Oliver tua le temps en s'entraînant. Après quarante minutes d'effort et de douleur, il passa sous la douche, enfila sa tenue de justicier, fonça au point de rendez-vous. Il escalada le bâtiment à l'aide de son grappin et trouva Lance assis sur l'un des conduit d'évacuation.

« Tenez. » Dit-il en lui tendant un dossier qu'il saisit. « Nous avons recueilli peu d'information. » L'informa Lance. « J'espère que vous aurez plus de chance que nous. Feli.. Mme Queen mérite que justice soit faite. Elle a tellement souffert. » Dit Lance avec des regrets dans la voix. « Tellement perdu... C'est bien que son mari soit de retour, ça l'aide. Mais je pense qu'elle n'ira pas mieux tant que nous n'aurons pas retrouvé ceux qui ont enlevé son fils.» Finit-il en se levant.

Oliver remarqua que Lance avait des larmes dans les yeux, il semblait affecté par la situation de Felicity et ça lui serra le cœur.
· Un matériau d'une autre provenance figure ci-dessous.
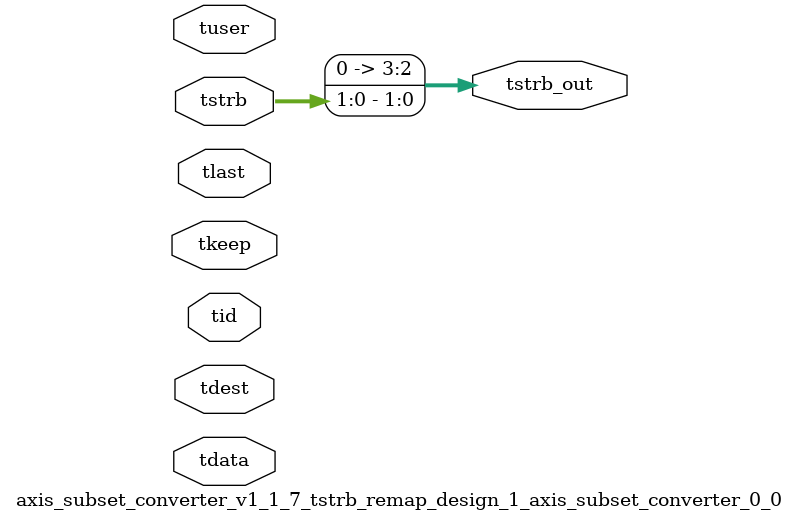
<source format=v>


`timescale 1ps/1ps

module axis_subset_converter_v1_1_7_tstrb_remap_design_1_axis_subset_converter_0_0 #
(
parameter C_S_AXIS_TDATA_WIDTH = 32,
parameter C_S_AXIS_TUSER_WIDTH = 0,
parameter C_S_AXIS_TID_WIDTH   = 0,
parameter C_S_AXIS_TDEST_WIDTH = 0,
parameter C_M_AXIS_TDATA_WIDTH = 32
)
(
input  [(C_S_AXIS_TDATA_WIDTH == 0 ? 1 : C_S_AXIS_TDATA_WIDTH)-1:0     ] tdata,
input  [(C_S_AXIS_TUSER_WIDTH == 0 ? 1 : C_S_AXIS_TUSER_WIDTH)-1:0     ] tuser,
input  [(C_S_AXIS_TID_WIDTH   == 0 ? 1 : C_S_AXIS_TID_WIDTH)-1:0       ] tid,
input  [(C_S_AXIS_TDEST_WIDTH == 0 ? 1 : C_S_AXIS_TDEST_WIDTH)-1:0     ] tdest,
input  [(C_S_AXIS_TDATA_WIDTH/8)-1:0 ] tkeep,
input  [(C_S_AXIS_TDATA_WIDTH/8)-1:0 ] tstrb,
input                                                                    tlast,
output [(C_M_AXIS_TDATA_WIDTH/8)-1:0 ] tstrb_out
);

assign tstrb_out = {tstrb[1:0]};

endmodule


</source>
Il tendit la main à Lance qui la prit sans sourciller.

« Je n'arrêterai pas de chercher, jusqu'à ce que je trouve. » Confirma-t-il.

« Je ne sais pas pourquoi vous faite ça, mais je suis certain que madame Queen apprécierait même si je suis certain que de son côté elle a passé des mois à tenter de trouver. » Finit Lance avant de se diriger vers l'escalier de secours, laissant Oliver seul au milieu du toit, tenant entre ses mains, le dossier contenant les résultats de l'enquête.
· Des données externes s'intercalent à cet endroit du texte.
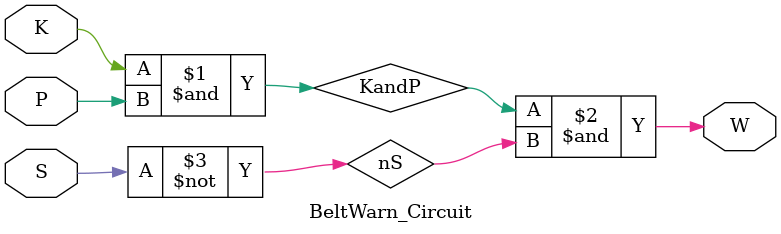
<source format=v>
`timescale 1ns / 1ps

module BeltWarn_Circuit(K,P,S,W);

    input K,P,S;
    output W;
    
    wire nS, KandP;
    
    not (nS, S);
    and(KandP, K, P);
    and(W, KandP, nS);
    
endmodule

</source>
Il s'assit à son bureau, ôta ses gants et ouvrit le dossier. Il parcourut les documents des yeux et balança le tout à travers la pièce, rien, il n'avait rien trouvé.
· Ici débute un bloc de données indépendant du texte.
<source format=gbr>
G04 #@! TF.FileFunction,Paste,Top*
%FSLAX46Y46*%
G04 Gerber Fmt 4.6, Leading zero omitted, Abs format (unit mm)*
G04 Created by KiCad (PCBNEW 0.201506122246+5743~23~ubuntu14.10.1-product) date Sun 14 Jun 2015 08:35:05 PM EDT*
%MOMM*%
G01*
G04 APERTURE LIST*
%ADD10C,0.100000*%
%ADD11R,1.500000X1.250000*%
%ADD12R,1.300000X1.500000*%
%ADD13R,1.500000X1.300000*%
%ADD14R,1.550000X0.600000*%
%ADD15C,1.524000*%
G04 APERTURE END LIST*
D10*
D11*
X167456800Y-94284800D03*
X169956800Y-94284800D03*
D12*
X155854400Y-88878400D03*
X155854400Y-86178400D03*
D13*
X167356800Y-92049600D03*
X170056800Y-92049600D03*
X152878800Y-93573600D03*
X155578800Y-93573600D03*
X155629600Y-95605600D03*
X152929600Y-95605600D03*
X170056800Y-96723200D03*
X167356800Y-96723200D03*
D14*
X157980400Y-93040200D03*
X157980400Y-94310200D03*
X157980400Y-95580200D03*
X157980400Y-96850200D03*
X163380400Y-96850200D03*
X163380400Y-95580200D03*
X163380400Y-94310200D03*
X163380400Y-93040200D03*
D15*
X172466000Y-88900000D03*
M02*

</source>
« Oh oh...qu'est-ce qui t'arrive ? » Demanda Dig en arrivant derrière lui, ramassant la chemise beige cartonnée qui venait d'atterrir devant ses pieds. « L'affaire Mathias Queen. » Lu-t-il. Il se figea. Qu'est-ce que c'était que ça ? « Qui est Mathias ? » Demanda Dig avec inquiétude.

Oliver se tourna vers Dig, la rage se lisait sur son visage. « Mon fils. » Dit-il avant de se prendre la tête dans les mains, cachant son visage.

Dig avança, ramassant les autres documents. Il lut la déclaration qu'avait fait Felicity et l'horreur le gagna. Son amie avait vécu un cauchemar sans nom. « Mon dieu... » Souffla-t-il, attristé par ce qu'il venait de lire. Felicity, son amie depuis près de deux ans avait eu un enfant et il n'en avait rien su. La rage le gagna, il tapa du poing sur la table, faisant sursauter Oliver qui se redressa, les larmes dans les yeux.

« Mec, nous allons retrouver ces salauds. » Dit-il d'un ton froid. « Ils vont payer. »

Oliver hocha simplement la tête, ne pouvant faire mieux, trop abattu. Il ne savait pas à quoi il s'était attendu mais certainement pas au peu d'information qui étaient réunies dans ce dossier. Ça allait prendre des mois, voir des années avant de mettre la main sur ses ordures.